Peraltro, ove pure fosse stato temporalmente applicabile, dell’art. 5, il menzionato comma 1-bis prevede espressamente che “L’improcedibilità deve essere eccepita dal convenuto, a pena di decadenza, o rilevata d’ufficio dal giudice, non oltre la prima udienza”. A tutto voler concedere, quindi, i ricorrenti avrebbero dovuto dedurre, nella censura in esame, di aver tempestivamente sollevato l’eccezione di improcedibilità della domanda alla prima udienza, o quantomeno alla prima udienza utile, il che non è avvenuto.

Inoltre, appare evidente che, stante la natura chiusa del giudizio di rinvio, non avrebbe alcun senso ipotizzare l’obbligo di avviare la procedura di mediazione nel corso di esso, soprattutto tenendo conto dell’inesistenza di analogo obbligo per il giudizio di appello.

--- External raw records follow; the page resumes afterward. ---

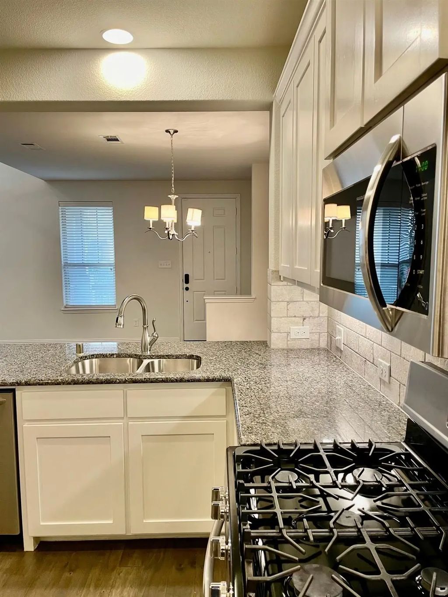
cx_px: 224
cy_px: 298
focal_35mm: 26
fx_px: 449
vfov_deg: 67.3
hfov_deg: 53.1
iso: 80
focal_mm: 4.2
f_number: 1.6
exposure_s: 1/61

In definitiva, il ricorso va rigettato.

Le spese, liquidate come da dispositivo, seguono la soccombenza.

Stante il tenore della pronuncia, va dato atto – ai sensi del D.P.R. n. 115 del 2002, art. 13, comma 1 quater – della sussistenza dei presupposti processuali per il versamento da parte dei ricorrenti con vincolo solidale, di un ulteriore importo a titolo contributo unificato, pari a quello previsto per la proposizione dell’impugnazione, se dovuto.

PQM

la Corte rigetta il ricorso e condanna i ricorrenti, in solido tra loro, al pagamento in favore della controricorrente delle spese del presente giudizio di legittimità, che liquida in Euro 4.700, di cui Euro 200 per esborsi, oltre rimborso delle spese generali in misura del 15%, iva, cassa avvocati ed accessori come per legge.

Ai sensi del D.P.R. n. 115 del 2002, art. 13, comma 1 quater, dà atto della sussistenza dei presupposti processuali per il versamento, da parte dei ricorrenti e in via tra loro solidale, di un ulteriore importo a titolo di contributo unificato pari a quello previsto per il ricorso, a norma dello stesso art. 13, comma 1-bis se dovuto.

Così deciso in Roma, nella camera di consiglio della seconda sezione civile, il 18 febbraio 2020.